When first hearing about the General Petraeus scandal, I wasn’t very interested in writing about it. I mean, “Powerful man cheats on wife with attractive young woman who admires him” is about as dog bites man-ey as a story can get. This is something that has always happened and will always continue to happen. Frequently. (In fact, some would argue that the main reason why men seek power is so they’ll have sexual access to a larger population of women — basically, power didn’t make him have sex with other women as much as his want to have sex with other women made him want to be more powerful — but that’s another discussion for another day)
After reading that Paula Broadwell was basically a female Petraeus clone — and after seeing pictures of Petraeus’s wife who, bless her heart, kind of looks like Benjamin FranklinÂ¹ — the question isn’t “Why did he cheat?” but instead “Really? You didn’t think this was going to happen? Really?”
“So,” I can imagine you asking, “if this is such a non-story, why did you decide to write about it?” Good question! In a couple of the articles I’ve read about this, the authors were trying to piece together when this affair most likely began. It’s generally assumed that it started after she spent time with him in Afghanistan, but no one has really been able to pinpoint exactly when. I decided to write about this because, well, anyone who points to Afghanistan as the beginning of their affair is looking at it all wrong. There’s no need to check emails or text messages or phone calls to find an exact date. The answer is in plain sight.
Paula Broadwell, the woman with whom he had this affair, writes in her fawning biography of Petraeus that they first met when she was in graduate school at Harvard and he came to give a talk about counterinsurgency strategy. She approached him afterward and expressed interest in the subject; they exchanged cards. Soon, she decided to write a Ph.D. dissertation on his leadership style and, when he took command in Afghanistan, asked if she could come observe him in action. He agreed.
This affair began the moment Petraeus decided to allow this young and attractive woman — a young and attractive woman who was infatuated with him, remember — to shadow him. Maybe they hadn’t actually had sex yet, but when he signed off on accepting her offer, he might as well as put his signature on her clitoris.
Now, I’m certain that, when first meeting Broadwell, Petraeus wasn’t thinking to himself “I wanna f*ck her while she’s screaming out random quotes from the book she’s going to write about me.” Actually, lemme rephrase that. He probably did think that — trust me when I say that you (women) really do not want to be privy to the surprisingly creative depths of the sexually deprived thoughts and fantasies that go through our heads when meeting an attractive woman — but thinking that and actually putting things in motion so that it will happen are two different things. Basically, I don’t think “I’m going to cheat on my wife with her” was the first thought that came to mind when meeting her.
The mistake Petraeus — an extremely smart and extremely calculating man — made was the same that most other men who’ve ever stepped out on their significant others also made. Regardless of how smart you are and how strong your will may be, you cannot outsmart or outwill nature. You just can’t expect to spend that much time — running together, sharing meals, speaking for hours, etc — with someone you may be attracted to and expect nothing to happen.

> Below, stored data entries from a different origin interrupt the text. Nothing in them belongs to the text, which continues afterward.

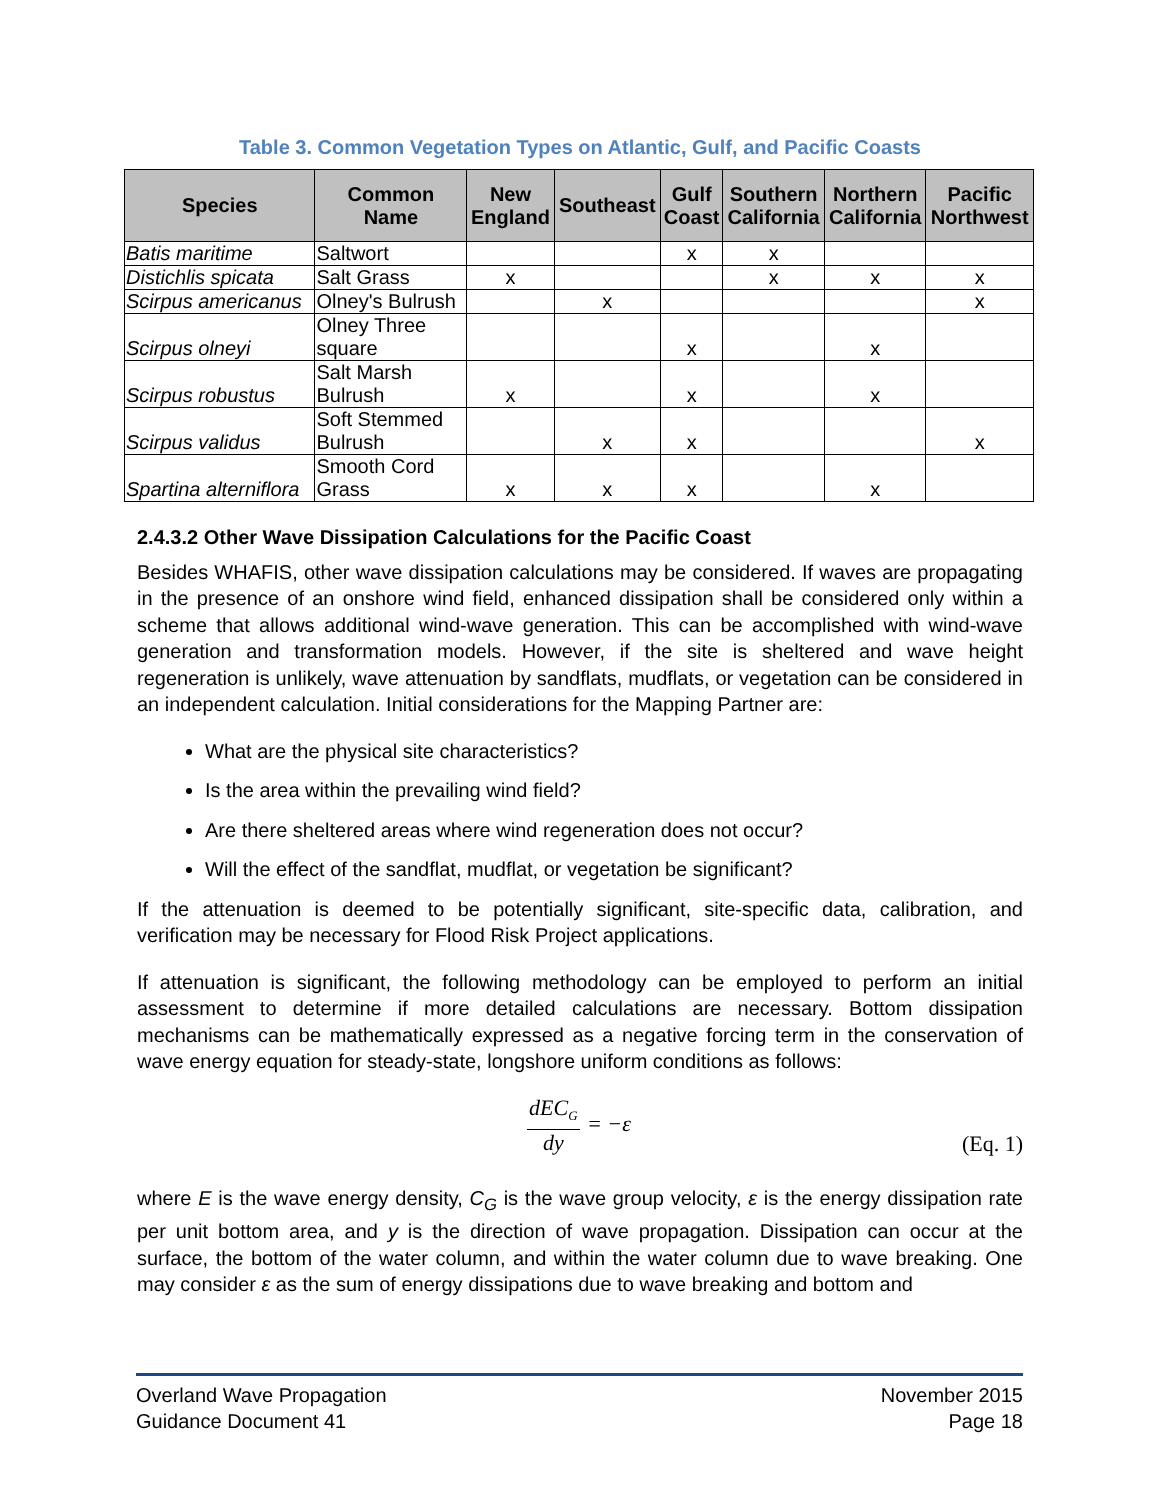Table 3. Common Vegetation Types on Atlantic, Gulf, and Pacific Coasts
| Species | Common Name | New England | Southeast | Gulf Coast | Southern California | Northern California | Pacific Northwest |
| --- | --- | --- | --- | --- | --- | --- | --- |
| Batis maritime | Saltwort | | | x | x | | |
| Distichlis spicata | Salt Grass | x | | | x | x | x |
| Scirpus americanus | Olney's Bulrush | | x | | | | x |
| Scirpus olneyi | Olney Three square | | | x | | x | |
| Scirpus robustus | Salt Marsh Bulrush | x | | x | | x | |
| Scirpus validus | Soft Stemmed Bulrush | | x | x | | | x |
| Spartina alterniflora | Smooth Cord Grass | x | x | x | | x | |
2.4.3.2 Other Wave Dissipation Calculations for the Pacific Coast
Besides WHAFIS, other wave dissipation calculations may be considered. If waves are propagating in the presence of an onshore wind field, enhanced dissipation shall be considered only within a scheme that allows additional wind-wave generation. This can be accomplished with wind-wave generation and transformation models. However, if the site is sheltered and wave height regeneration is unlikely, wave attenuation by sandflats, mudflats, or vegetation can be considered in an independent calculation. Initial considerations for the Mapping Partner are:
What are the physical site characteristics?
Is the area within the prevailing wind field?
Are there sheltered areas where wind regeneration does not occur?
Will the effect of the sandflat, mudflat, or vegetation be significant?
If the attenuation is deemed to be potentially significant, site-specific data, calibration, and verification may be necessary for Flood Risk Project applications.
If attenuation is significant, the following methodology can be employed to perform an initial assessment to determine if more detailed calculations are necessary. Bottom dissipation mechanisms can be mathematically expressed as a negative forcing term in the conservation of wave energy equation for steady-state, longshore uniform conditions as follows:
dEC<sub>G</sub>
dy
= −ε
(Eq. 1)
where E is the wave energy density, C<sub>G</sub> is the wave group velocity, ε is the energy dissipation rate per unit bottom area, and y is the direction of wave propagation. Dissipation can occur at the surface, the bottom of the water column, and within the water column due to wave breaking. One may consider ε as the sum of energy dissipations due to wave breaking and bottom and
Overland Wave Propagation
Guidance Document 41
November 2015
Page 18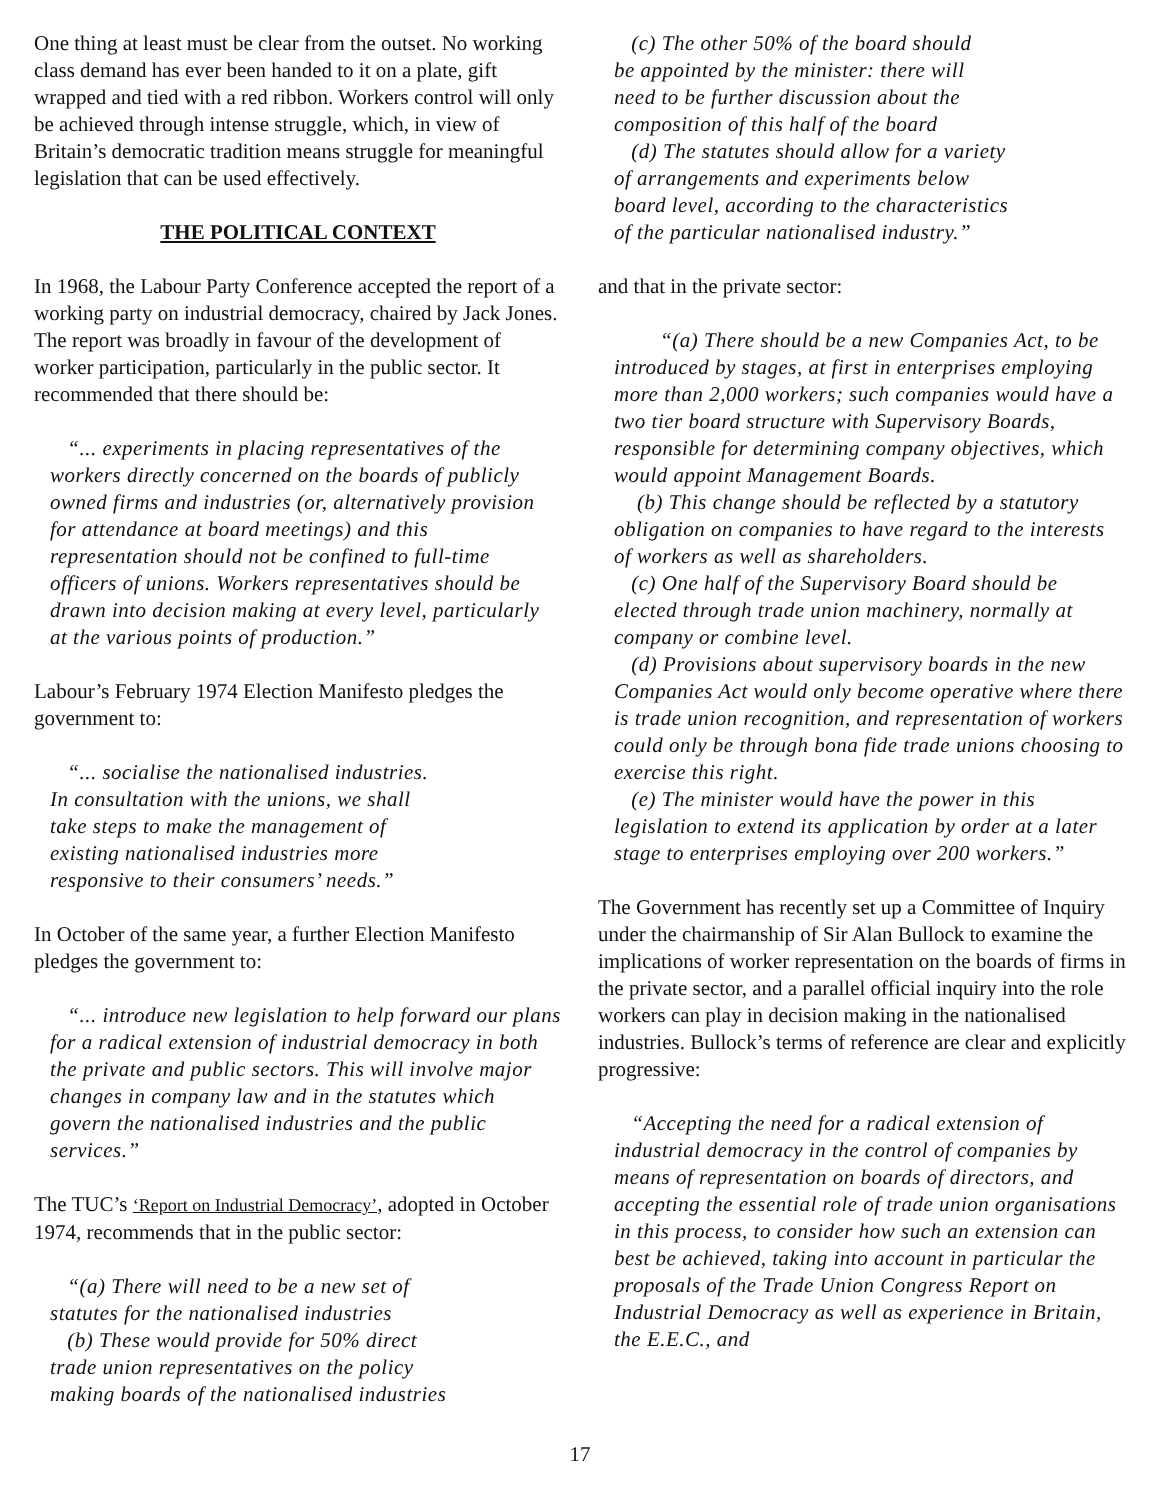One thing at least must be clear from the outset. No working class demand has ever been handed to it on a plate, gift wrapped and tied with a red ribbon. Workers control will only be achieved through intense struggle, which, in view of Britain’s democratic tradition means struggle for meaningful legislation that can be used effectively.
THE POLITICAL CONTEXT
In 1968, the Labour Party Conference accepted the report of a working party on industrial democracy, chaired by Jack Jones. The report was broadly in favour of the development of worker participation, particularly in the public sector. It recommended that there should be:
“... experiments in placing representatives of the workers directly concerned on the boards of publicly owned firms and industries (or, alternatively provision for attendance at board meetings) and this representation should not be confined to full-time officers of unions. Workers representatives should be drawn into decision making at every level, particularly at the various points of production.”
Labour’s February 1974 Election Manifesto pledges the government to:
“... socialise the nationalised industries.
In consultation with the unions, we shall
take steps to make the management of
existing nationalised industries more
responsive to their consumers’ needs.”
In October of the same year, a further Election Manifesto pledges the government to:
“... introduce new legislation to help forward our plans for a radical extension of industrial democracy in both the private and public sectors. This will involve major changes in company law and in the statutes which govern the nationalised industries and the public services.”
The TUC’s ‘Report on Industrial Democracy’, adopted in October 1974, recommends that in the public sector:
“(a) There will need to be a new set of
statutes for the nationalised industries
(b) These would provide for 50% direct
trade union representatives on the policy
making boards of the nationalised industries
(c) The other 50% of the board should
be appointed by the minister: there will
need to be further discussion about the
composition of this half of the board
(d) The statutes should allow for a variety
of arrangements and experiments below
board level, according to the characteristics
of the particular nationalised industry.”
and that in the private sector:
“(a) There should be a new Companies Act, to be introduced by stages, at first in enterprises employing more than 2,000 workers; such companies would have a two tier board structure with Supervisory Boards, responsible for determining company objectives, which would appoint Management Boards.
(b) This change should be reflected by a statutory obligation on companies to have regard to the interests of workers as well as shareholders.
(c) One half of the Supervisory Board should be elected through trade union machinery, normally at company or combine level.
(d) Provisions about supervisory boards in the new Companies Act would only become operative where there is trade union recognition, and representation of workers could only be through bona fide trade unions choosing to exercise this right.
(e) The minister would have the power in this legislation to extend its application by order at a later stage to enterprises employing over 200 workers.”
The Government has recently set up a Committee of Inquiry under the chairmanship of Sir Alan Bullock to examine the implications of worker representation on the boards of firms in the private sector, and a parallel official inquiry into the role workers can play in decision making in the nationalised industries. Bullock’s terms of reference are clear and explicitly progressive:
“Accepting the need for a radical extension of industrial democracy in the control of companies by means of representation on boards of directors, and accepting the essential role of trade union organisations in this process, to consider how such an extension can best be achieved, taking into account in particular the proposals of the Trade Union Congress Report on Industrial Democracy as well as experience in Britain, the E.E.C., and
17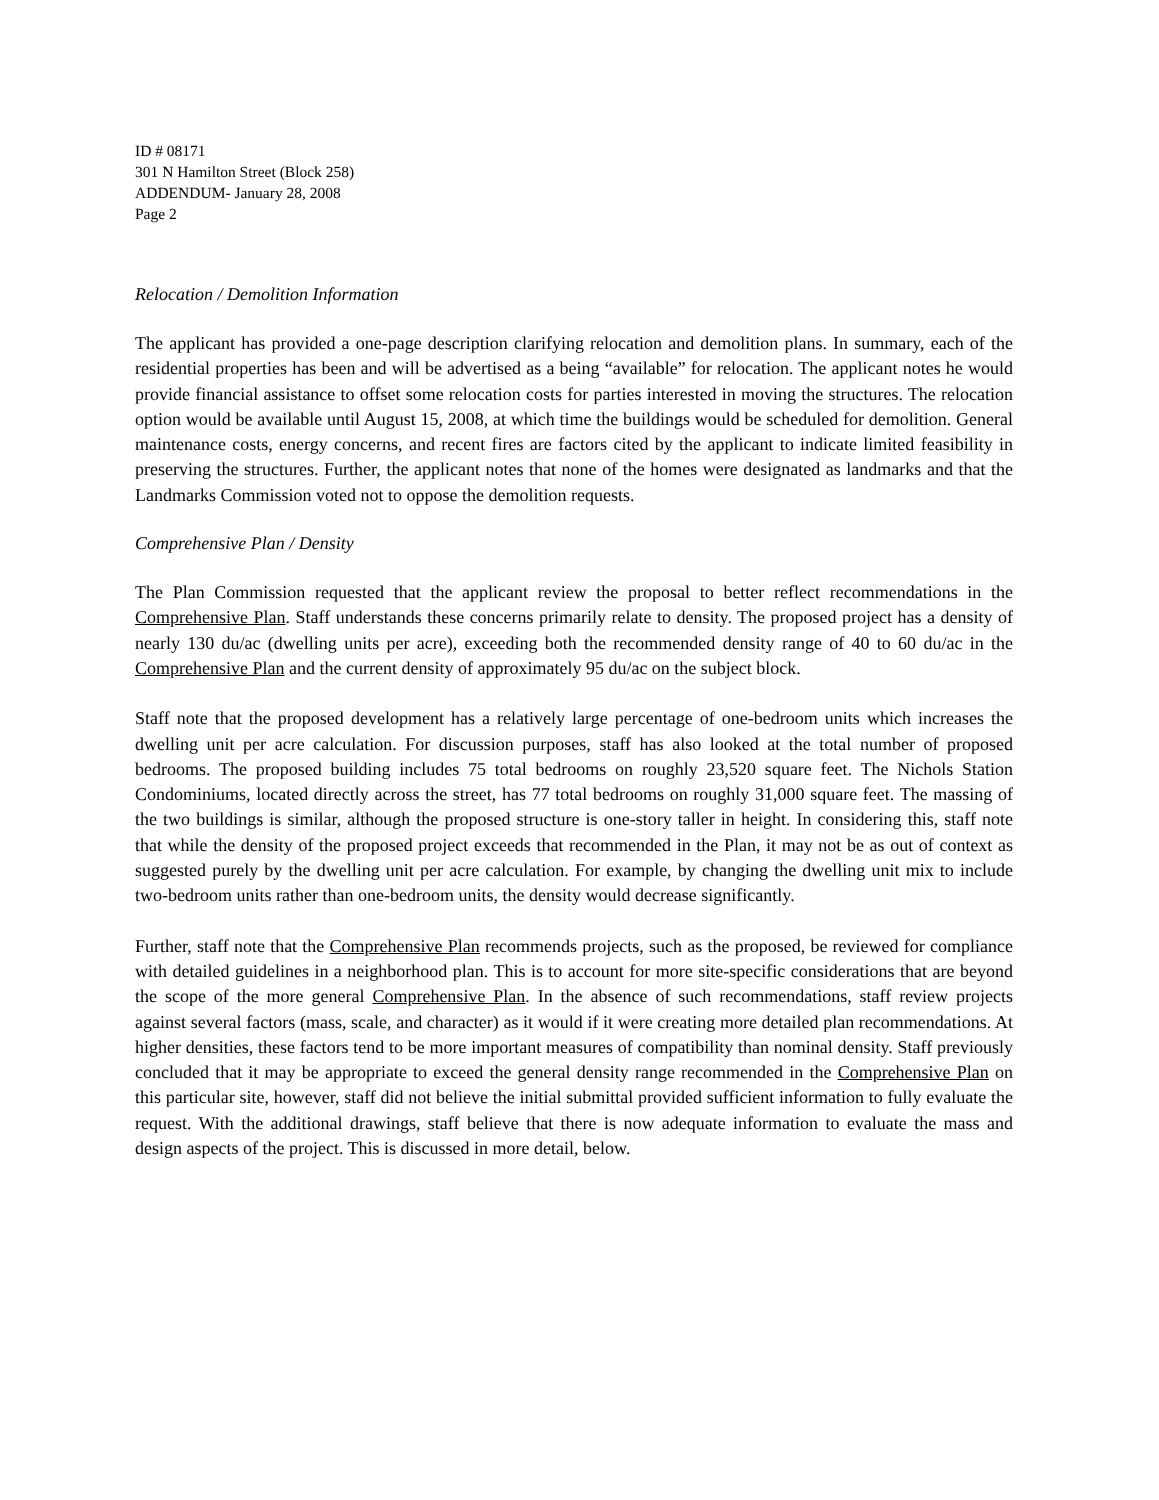ID # 08171
301 N Hamilton Street (Block 258)
ADDENDUM- January 28, 2008
Page 2
Relocation / Demolition Information
The applicant has provided a one-page description clarifying relocation and demolition plans. In summary, each of the residential properties has been and will be advertised as a being “available” for relocation. The applicant notes he would provide financial assistance to offset some relocation costs for parties interested in moving the structures. The relocation option would be available until August 15, 2008, at which time the buildings would be scheduled for demolition. General maintenance costs, energy concerns, and recent fires are factors cited by the applicant to indicate limited feasibility in preserving the structures. Further, the applicant notes that none of the homes were designated as landmarks and that the Landmarks Commission voted not to oppose the demolition requests.
Comprehensive Plan / Density
The Plan Commission requested that the applicant review the proposal to better reflect recommendations in the Comprehensive Plan. Staff understands these concerns primarily relate to density. The proposed project has a density of nearly 130 du/ac (dwelling units per acre), exceeding both the recommended density range of 40 to 60 du/ac in the Comprehensive Plan and the current density of approximately 95 du/ac on the subject block.
Staff note that the proposed development has a relatively large percentage of one-bedroom units which increases the dwelling unit per acre calculation. For discussion purposes, staff has also looked at the total number of proposed bedrooms. The proposed building includes 75 total bedrooms on roughly 23,520 square feet. The Nichols Station Condominiums, located directly across the street, has 77 total bedrooms on roughly 31,000 square feet. The massing of the two buildings is similar, although the proposed structure is one-story taller in height. In considering this, staff note that while the density of the proposed project exceeds that recommended in the Plan, it may not be as out of context as suggested purely by the dwelling unit per acre calculation. For example, by changing the dwelling unit mix to include two-bedroom units rather than one-bedroom units, the density would decrease significantly.
Further, staff note that the Comprehensive Plan recommends projects, such as the proposed, be reviewed for compliance with detailed guidelines in a neighborhood plan. This is to account for more site-specific considerations that are beyond the scope of the more general Comprehensive Plan. In the absence of such recommendations, staff review projects against several factors (mass, scale, and character) as it would if it were creating more detailed plan recommendations. At higher densities, these factors tend to be more important measures of compatibility than nominal density. Staff previously concluded that it may be appropriate to exceed the general density range recommended in the Comprehensive Plan on this particular site, however, staff did not believe the initial submittal provided sufficient information to fully evaluate the request. With the additional drawings, staff believe that there is now adequate information to evaluate the mass and design aspects of the project. This is discussed in more detail, below.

This is why I’m not a huge believer in true platonic friendships, why I’ve argued that men who want to avoid cheating need to avoid nightclubs, and why I believe that you avoid cheating by making decisions weeks, months, years even before the opportunity to cheat even enters the picture.
Affairs like Petraeus’s don’t begin when actual penetration occurs. They don’t even begin when you first start flirting and/or having conversations that aren’t really all that inappropriate yet. It starts when you first begin to entertain the idea that you enjoy having a certain person around you, and you start doing things to make sure you interact more often. You start going to lunch at 12:15 instead of 12:30 because it increases the likelihood of you “running into” her. You find bullshit excuses to text them or hit them up on Gchat, asking him questions that you could have easily just googled. You allow her to follow you to Afghanistan, work out with her daily, and allow her to stay in your headquarters.
Considering that it’s near impossible to be in a relationship and avoid everyone who you might be attracted to, I imagine that some of you think I think affairs, especially among people with options, are inevitable and unpreventable. If none of us can outsmart nature, those who want to stay faithful are doomed, right?
This is not true. There are two easy ways to help prevent something like this from happening.
1. Only commit to someone if you fill completely “fulfilled” by them.
2. If you’ve committed to someone who doesn’t completely fulfill you and you ever happen to encounter someone you think you may be attracted to, nod your head at them, take a deep breath, turn the other way, and run.
—Damon Young (aka “The Champ”)Â¹Can’t take full credit for this observation. My mom actually made it while watching a news story about the scandal. Btw, thanks again for all the well-wishes regarding her health. She has a long road ahead of her, but she seems to be responding well to her treatment so far.